2. Explain the argument passed to each Dense layer
<br>

3. What is a sigmoid? Explain why it is well suited for the last layer.
<br>

4. What is the role of each layer ? 
<br>

5. Write the cross-entropy equation and explain in few sentences why this is indeed a loss (i.e. it decreases when the batch sample predictions are close to the right labels).
<br>

6. Adam optimizer is a variant of the batch stochastic gradient descent where the learning rate is adjusted according to the dynamic of the learning process. Assuming we would use batch stochastic gradient descent (BSGD) algorithm to optimize the loss, please explain in few sentences the underlying principle of BSGD.

In [7]:
model.compile(optimizer='adam', loss='binary_crossentropy', metrics=['accuracy'])

In [8]:
x_val = X_train[:10000]
partial_x_train = X_train[10000:]

y_val = y_train[:10000]
partial_y_train = y_train[10000:]

The following cell will run the training (please be patient)
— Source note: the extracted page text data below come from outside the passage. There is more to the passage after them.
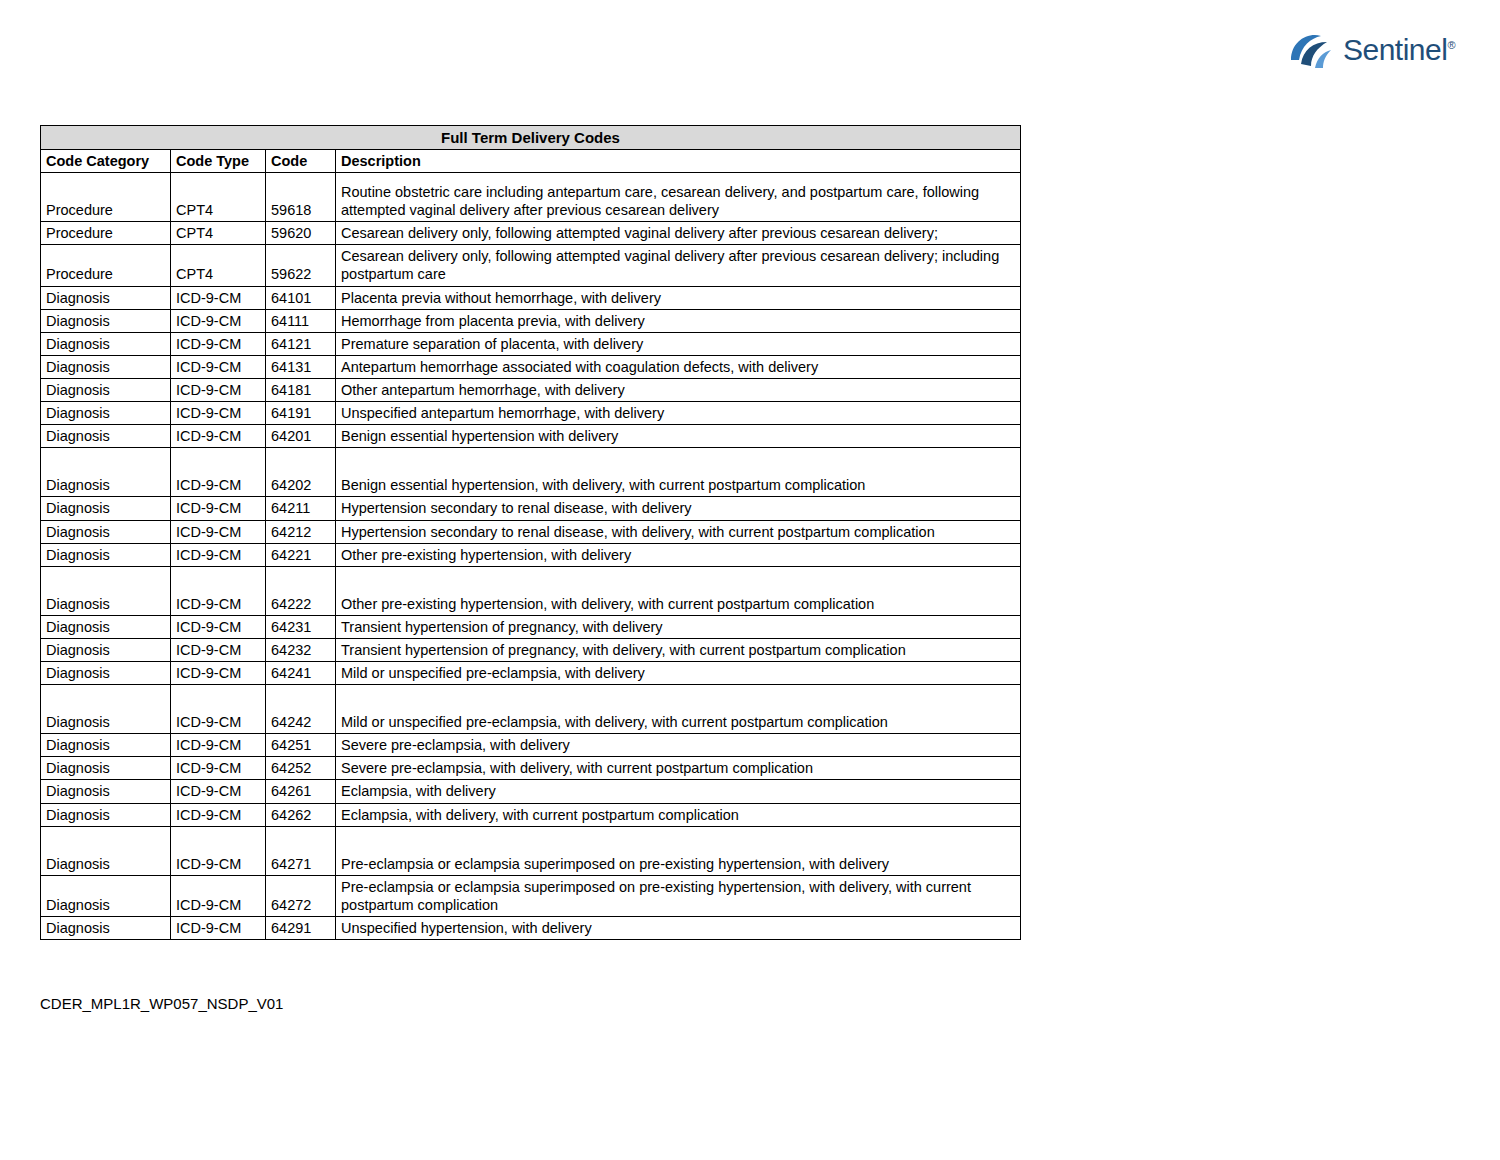Sentinel®
Full Term Delivery Codes
| Code Category | Code Type | Code | Description |
| --- | --- | --- | --- |
| Procedure | CPT4 | 59618 | Routine obstetric care including antepartum care, cesarean delivery, and postpartum care, following attempted vaginal delivery after previous cesarean delivery |
| Procedure | CPT4 | 59620 | Cesarean delivery only, following attempted vaginal delivery after previous cesarean delivery; |
| Procedure | CPT4 | 59622 | Cesarean delivery only, following attempted vaginal delivery after previous cesarean delivery; including postpartum care |
| Diagnosis | ICD-9-CM | 64101 | Placenta previa without hemorrhage, with delivery |
| Diagnosis | ICD-9-CM | 64111 | Hemorrhage from placenta previa, with delivery |
| Diagnosis | ICD-9-CM | 64121 | Premature separation of placenta, with delivery |
| Diagnosis | ICD-9-CM | 64131 | Antepartum hemorrhage associated with coagulation defects, with delivery |
| Diagnosis | ICD-9-CM | 64181 | Other antepartum hemorrhage, with delivery |
| Diagnosis | ICD-9-CM | 64191 | Unspecified antepartum hemorrhage, with delivery |
| Diagnosis | ICD-9-CM | 64201 | Benign essential hypertension with delivery |
| Diagnosis | ICD-9-CM | 64202 | Benign essential hypertension, with delivery, with current postpartum complication |
| Diagnosis | ICD-9-CM | 64211 | Hypertension secondary to renal disease, with delivery |
| Diagnosis | ICD-9-CM | 64212 | Hypertension secondary to renal disease, with delivery, with current postpartum complication |
| Diagnosis | ICD-9-CM | 64221 | Other pre-existing hypertension, with delivery |
| Diagnosis | ICD-9-CM | 64222 | Other pre-existing hypertension, with delivery, with current postpartum complication |
| Diagnosis | ICD-9-CM | 64231 | Transient hypertension of pregnancy, with delivery |
| Diagnosis | ICD-9-CM | 64232 | Transient hypertension of pregnancy, with delivery, with current postpartum complication |
| Diagnosis | ICD-9-CM | 64241 | Mild or unspecified pre-eclampsia, with delivery |
| Diagnosis | ICD-9-CM | 64242 | Mild or unspecified pre-eclampsia, with delivery, with current postpartum complication |
| Diagnosis | ICD-9-CM | 64251 | Severe pre-eclampsia, with delivery |
| Diagnosis | ICD-9-CM | 64252 | Severe pre-eclampsia, with delivery, with current postpartum complication |
| Diagnosis | ICD-9-CM | 64261 | Eclampsia, with delivery |
| Diagnosis | ICD-9-CM | 64262 | Eclampsia, with delivery, with current postpartum complication |
| Diagnosis | ICD-9-CM | 64271 | Pre-eclampsia or eclampsia superimposed on pre-existing hypertension, with delivery |
| Diagnosis | ICD-9-CM | 64272 | Pre-eclampsia or eclampsia superimposed on pre-existing hypertension, with delivery, with current postpartum complication |
| Diagnosis | ICD-9-CM | 64291 | Unspecified hypertension, with delivery |
CDER_MPL1R_WP057_NSDP_V01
While waiting for training to finish, 
1. please explain the two parameters (epochs, batch_size) meaning and their potential impacts on the model training. 
2. explain what is the purpose of the validation_data argument
3. is it relevant to use the test set (X_test, y_test) as values for the argument validation_data ? 

In [None]:
history = model.fit(partial_x_train, partial_y_train, epochs=10, batch_size=128, validation_data=(x_val, y_val))

### 4. Evaluating the network 

model.fit() returns a __history__ object which is a dictionary containing data about everything that happened during training. 
<br> Let’s use Matplotlib to plot the training and validation loss side by side.

In [32]:
score = model.evaluate(X_test, y_test, verbose=0)
print("Accuracy: %.2f%%" % (score[1]*100))

Accuracy: 84.93%


### 5. Go further

#### a. What is the importance of having sufficiently large intermediate layers ?
Let’s see what happens when you introduce an information bottleneck by having intermediate layers that are significantly less than 16-dimensional: for example, 4-dimensional.

#### b. Propose tracks to improve these performances.

#### c. Regularization techniques

The goal of this section is to evaluate knowledge on regularization

1. Explain what is underfitting and overfitting in few sentences
2. Explain the following regularization techniques in few sentences:
 - L1-regularization
 - L2-regularization (what is the impact difference vs L1 regularization)
 - dropout (principle of dropout and impact on parameters)
3. Are you aware of other ways used to regularize deep neural networks.